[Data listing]

^^^^^^^^

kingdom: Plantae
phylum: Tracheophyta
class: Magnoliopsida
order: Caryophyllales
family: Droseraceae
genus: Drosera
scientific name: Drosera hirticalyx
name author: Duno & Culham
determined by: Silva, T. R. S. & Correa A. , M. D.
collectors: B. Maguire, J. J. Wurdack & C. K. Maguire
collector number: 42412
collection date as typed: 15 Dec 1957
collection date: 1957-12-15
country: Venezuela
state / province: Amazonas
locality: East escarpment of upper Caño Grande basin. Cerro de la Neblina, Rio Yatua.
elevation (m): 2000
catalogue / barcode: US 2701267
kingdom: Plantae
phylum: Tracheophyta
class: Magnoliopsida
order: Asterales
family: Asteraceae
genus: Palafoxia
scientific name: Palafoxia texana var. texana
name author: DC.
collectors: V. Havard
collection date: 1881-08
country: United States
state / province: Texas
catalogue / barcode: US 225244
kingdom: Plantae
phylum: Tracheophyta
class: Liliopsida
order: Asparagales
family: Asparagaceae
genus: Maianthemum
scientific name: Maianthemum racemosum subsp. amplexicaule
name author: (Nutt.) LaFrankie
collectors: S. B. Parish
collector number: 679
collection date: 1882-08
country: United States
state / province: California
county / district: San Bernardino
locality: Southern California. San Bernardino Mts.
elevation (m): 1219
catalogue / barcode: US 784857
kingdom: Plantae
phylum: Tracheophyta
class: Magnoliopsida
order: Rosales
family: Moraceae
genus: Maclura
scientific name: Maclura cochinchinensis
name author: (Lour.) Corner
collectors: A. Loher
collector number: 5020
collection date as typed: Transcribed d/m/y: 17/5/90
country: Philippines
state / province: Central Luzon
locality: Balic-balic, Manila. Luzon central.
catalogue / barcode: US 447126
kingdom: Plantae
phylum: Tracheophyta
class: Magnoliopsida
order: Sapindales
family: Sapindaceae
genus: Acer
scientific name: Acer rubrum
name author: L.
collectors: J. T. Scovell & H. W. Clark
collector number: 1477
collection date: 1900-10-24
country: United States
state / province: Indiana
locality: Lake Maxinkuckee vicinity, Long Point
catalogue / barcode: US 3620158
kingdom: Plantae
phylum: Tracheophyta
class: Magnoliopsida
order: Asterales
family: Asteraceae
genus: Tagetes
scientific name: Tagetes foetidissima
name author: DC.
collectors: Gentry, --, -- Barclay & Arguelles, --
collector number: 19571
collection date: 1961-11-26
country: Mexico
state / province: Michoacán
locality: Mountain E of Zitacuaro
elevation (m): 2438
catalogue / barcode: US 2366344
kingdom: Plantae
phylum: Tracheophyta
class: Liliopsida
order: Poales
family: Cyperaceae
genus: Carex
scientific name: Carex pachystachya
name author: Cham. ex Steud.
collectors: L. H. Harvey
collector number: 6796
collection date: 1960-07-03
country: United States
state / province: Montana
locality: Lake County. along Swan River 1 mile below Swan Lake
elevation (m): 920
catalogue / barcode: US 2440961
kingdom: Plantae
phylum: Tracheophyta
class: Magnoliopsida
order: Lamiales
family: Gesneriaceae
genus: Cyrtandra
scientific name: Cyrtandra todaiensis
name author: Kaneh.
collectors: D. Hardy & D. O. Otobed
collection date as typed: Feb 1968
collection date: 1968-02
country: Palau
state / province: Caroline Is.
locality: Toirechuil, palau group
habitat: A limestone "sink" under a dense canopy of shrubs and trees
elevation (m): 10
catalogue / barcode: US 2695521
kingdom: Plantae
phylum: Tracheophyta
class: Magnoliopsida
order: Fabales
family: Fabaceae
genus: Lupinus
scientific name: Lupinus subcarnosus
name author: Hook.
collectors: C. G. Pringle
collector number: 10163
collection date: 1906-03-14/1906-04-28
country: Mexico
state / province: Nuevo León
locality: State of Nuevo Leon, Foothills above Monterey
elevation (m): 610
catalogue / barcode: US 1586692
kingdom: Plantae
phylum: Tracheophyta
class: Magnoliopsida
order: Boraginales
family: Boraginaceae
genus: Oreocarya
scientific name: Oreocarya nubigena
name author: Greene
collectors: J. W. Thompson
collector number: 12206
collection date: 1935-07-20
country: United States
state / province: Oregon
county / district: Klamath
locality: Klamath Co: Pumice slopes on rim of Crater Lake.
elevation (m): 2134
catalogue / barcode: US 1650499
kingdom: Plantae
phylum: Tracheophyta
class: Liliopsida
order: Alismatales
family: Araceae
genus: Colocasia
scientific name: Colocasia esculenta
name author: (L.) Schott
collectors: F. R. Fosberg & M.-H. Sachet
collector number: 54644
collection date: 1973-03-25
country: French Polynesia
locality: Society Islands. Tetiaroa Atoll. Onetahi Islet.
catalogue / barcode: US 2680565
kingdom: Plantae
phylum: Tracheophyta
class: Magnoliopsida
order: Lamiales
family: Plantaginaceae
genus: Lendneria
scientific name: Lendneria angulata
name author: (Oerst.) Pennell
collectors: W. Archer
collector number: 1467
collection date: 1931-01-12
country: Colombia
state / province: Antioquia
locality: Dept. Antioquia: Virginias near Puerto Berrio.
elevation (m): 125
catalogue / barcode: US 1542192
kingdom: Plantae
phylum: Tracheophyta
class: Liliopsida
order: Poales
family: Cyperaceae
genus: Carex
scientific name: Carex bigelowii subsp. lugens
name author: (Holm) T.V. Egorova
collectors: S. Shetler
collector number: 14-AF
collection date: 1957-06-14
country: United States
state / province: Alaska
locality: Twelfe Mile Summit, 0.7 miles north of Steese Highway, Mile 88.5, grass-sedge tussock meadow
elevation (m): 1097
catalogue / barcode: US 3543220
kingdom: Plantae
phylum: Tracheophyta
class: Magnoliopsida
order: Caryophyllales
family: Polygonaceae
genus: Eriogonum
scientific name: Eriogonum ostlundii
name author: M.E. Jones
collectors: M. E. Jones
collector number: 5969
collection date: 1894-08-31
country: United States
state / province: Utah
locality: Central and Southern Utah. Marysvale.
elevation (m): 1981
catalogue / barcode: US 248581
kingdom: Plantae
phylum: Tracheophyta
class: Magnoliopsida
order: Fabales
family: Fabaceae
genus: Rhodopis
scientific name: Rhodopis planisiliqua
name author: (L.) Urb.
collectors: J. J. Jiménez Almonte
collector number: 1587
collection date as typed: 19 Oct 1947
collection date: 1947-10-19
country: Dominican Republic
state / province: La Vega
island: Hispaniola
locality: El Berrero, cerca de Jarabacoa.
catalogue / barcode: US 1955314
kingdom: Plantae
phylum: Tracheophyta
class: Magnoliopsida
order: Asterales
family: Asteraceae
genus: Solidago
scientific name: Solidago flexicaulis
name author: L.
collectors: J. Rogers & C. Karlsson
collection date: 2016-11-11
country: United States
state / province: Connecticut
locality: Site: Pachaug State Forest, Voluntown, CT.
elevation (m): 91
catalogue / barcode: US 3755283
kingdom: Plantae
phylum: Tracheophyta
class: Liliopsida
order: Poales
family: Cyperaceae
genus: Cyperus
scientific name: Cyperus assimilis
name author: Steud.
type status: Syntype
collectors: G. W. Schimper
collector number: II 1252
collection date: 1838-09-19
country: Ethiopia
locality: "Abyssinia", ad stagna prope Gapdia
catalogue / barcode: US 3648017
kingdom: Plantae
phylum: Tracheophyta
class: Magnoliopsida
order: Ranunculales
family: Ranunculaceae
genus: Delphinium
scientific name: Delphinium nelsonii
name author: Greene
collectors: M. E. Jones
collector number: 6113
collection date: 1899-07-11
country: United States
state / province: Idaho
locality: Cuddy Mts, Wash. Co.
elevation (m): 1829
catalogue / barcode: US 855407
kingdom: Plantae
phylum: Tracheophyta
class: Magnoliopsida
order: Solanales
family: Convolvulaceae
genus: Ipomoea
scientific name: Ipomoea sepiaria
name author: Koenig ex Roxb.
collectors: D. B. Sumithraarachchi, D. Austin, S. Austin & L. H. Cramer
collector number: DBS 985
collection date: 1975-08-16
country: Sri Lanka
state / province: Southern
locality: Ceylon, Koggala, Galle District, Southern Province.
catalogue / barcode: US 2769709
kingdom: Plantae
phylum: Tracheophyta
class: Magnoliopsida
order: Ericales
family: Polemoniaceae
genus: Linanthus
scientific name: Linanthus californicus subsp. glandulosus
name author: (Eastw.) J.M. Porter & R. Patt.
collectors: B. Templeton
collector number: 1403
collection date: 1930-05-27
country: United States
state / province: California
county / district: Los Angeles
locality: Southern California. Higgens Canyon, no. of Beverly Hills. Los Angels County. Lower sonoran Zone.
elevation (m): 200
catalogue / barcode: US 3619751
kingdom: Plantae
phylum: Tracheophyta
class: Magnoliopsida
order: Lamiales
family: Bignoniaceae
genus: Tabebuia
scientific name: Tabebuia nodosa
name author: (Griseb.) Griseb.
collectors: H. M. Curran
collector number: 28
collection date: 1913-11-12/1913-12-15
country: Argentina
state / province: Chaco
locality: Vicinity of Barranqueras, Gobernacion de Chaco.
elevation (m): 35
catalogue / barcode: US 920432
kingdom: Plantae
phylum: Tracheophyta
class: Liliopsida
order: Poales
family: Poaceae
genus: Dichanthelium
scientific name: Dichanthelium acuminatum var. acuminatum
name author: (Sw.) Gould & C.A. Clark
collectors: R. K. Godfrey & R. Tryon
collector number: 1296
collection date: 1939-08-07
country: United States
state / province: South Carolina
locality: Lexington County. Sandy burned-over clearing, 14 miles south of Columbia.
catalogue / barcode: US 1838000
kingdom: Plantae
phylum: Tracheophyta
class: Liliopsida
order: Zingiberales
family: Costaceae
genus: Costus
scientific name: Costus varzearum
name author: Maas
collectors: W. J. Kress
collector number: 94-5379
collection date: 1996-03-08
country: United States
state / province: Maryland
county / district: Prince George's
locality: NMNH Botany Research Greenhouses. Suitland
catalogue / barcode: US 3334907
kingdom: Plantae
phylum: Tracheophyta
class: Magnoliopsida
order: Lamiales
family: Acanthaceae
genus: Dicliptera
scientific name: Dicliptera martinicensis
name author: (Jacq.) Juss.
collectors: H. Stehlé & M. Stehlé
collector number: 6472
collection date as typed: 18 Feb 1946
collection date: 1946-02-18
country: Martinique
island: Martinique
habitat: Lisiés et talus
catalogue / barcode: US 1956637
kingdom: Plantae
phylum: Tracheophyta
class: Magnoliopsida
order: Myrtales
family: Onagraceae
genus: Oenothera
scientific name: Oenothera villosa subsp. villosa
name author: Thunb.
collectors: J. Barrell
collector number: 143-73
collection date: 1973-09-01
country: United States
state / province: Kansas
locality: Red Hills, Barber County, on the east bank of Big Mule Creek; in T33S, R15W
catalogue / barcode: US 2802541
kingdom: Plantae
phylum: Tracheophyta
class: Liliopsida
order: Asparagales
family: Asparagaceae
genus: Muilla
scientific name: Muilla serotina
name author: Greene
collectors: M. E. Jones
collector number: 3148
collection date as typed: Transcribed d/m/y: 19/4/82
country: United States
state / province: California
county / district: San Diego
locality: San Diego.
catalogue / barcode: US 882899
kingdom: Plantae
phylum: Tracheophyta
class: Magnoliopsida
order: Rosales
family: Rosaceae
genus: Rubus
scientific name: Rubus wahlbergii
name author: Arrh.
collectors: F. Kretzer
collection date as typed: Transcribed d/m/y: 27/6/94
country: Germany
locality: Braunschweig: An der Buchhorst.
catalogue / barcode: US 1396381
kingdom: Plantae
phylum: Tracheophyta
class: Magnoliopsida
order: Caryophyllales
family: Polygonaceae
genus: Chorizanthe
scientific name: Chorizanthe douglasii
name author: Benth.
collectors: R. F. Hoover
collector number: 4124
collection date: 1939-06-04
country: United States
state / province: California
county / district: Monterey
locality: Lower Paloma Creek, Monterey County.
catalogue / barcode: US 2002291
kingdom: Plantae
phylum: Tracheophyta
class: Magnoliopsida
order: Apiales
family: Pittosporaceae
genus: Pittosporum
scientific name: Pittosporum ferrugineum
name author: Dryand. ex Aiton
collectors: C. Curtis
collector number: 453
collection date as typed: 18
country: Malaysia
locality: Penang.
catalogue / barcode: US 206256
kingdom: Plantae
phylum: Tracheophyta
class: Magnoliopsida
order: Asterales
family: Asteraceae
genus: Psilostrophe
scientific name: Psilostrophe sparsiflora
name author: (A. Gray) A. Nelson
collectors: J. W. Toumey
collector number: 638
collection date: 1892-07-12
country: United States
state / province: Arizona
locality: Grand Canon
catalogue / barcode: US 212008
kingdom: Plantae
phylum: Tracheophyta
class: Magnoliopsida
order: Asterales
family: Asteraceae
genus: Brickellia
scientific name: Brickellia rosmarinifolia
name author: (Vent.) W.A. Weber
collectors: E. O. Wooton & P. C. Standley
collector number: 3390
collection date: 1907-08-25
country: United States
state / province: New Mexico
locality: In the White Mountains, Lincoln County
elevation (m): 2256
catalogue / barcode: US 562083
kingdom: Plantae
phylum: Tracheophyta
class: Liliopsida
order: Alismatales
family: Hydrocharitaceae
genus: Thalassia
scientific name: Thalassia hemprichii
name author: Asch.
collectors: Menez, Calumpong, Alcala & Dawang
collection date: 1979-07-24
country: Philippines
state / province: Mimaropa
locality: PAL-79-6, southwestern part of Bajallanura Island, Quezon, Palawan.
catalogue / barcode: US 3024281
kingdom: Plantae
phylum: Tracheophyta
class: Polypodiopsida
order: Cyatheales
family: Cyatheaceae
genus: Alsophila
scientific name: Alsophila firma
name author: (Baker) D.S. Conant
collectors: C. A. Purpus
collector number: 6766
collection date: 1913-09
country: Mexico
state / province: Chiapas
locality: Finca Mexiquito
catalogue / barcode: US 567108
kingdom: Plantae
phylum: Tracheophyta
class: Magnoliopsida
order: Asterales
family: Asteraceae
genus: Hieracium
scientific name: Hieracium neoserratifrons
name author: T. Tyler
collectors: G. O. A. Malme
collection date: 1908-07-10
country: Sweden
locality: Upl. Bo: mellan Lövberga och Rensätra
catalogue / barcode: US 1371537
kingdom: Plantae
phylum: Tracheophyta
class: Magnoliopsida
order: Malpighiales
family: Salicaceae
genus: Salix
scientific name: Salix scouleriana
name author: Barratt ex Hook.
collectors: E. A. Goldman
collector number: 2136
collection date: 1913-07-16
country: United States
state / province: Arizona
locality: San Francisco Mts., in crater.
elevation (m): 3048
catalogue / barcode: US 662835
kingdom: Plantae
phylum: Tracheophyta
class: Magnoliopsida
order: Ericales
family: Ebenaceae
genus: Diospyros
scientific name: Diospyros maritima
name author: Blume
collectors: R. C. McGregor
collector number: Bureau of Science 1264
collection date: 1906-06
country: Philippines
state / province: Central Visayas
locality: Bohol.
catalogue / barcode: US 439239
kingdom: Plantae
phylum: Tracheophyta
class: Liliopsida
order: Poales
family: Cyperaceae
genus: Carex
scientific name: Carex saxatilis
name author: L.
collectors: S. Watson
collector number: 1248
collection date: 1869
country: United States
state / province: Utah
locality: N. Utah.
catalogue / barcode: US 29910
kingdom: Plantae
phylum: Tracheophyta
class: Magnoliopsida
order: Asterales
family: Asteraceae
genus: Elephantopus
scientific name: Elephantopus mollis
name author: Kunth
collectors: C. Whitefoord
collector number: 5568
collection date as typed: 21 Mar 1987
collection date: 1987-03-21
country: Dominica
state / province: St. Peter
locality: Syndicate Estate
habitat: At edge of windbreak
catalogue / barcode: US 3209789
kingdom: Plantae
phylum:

^^^^^^^^

◆ STATED EXERCISE ◆
Retype, with no changes, the lines of the material between the line containing "country: Ethiopia" and the line containing "collectors: B. Templeton", inclusive.

◆ FINISHED ANSWER ◆
country: Ethiopia
locality: "Abyssinia", ad stagna prope Gapdia
catalogue / barcode: US 3648017
kingdom: Plantae
phylum: Tracheophyta
class: Magnoliopsida
order: Ranunculales
family: Ranunculaceae
genus: Delphinium
scientific name: Delphinium nelsonii
name author: Greene
collectors: M. E. Jones
collector number: 6113
collection date: 1899-07-11
country: United States
state / province: Idaho
locality: Cuddy Mts, Wash. Co.
elevation (m): 1829
catalogue / barcode: US 855407
kingdom: Plantae
phylum: Tracheophyta
class: Magnoliopsida
order: Solanales
family: Convolvulaceae
genus: Ipomoea
scientific name: Ipomoea sepiaria
name author: Koenig ex Roxb.
collectors: D. B. Sumithraarachchi, D. Austin, S. Austin & L. H. Cramer
collector number: DBS 985
collection date: 1975-08-16
country: Sri Lanka
state / province: Southern
locality: Ceylon, Koggala, Galle District, Southern Province.
catalogue / barcode: US 2769709
kingdom: Plantae
phylum: Tracheophyta
class: Magnoliopsida
order: Ericales
family: Polemoniaceae
genus: Linanthus
scientific name: Linanthus californicus subsp. glandulosus
name author: (Eastw.) J.M. Porter & R. Patt.
collectors: B. Templeton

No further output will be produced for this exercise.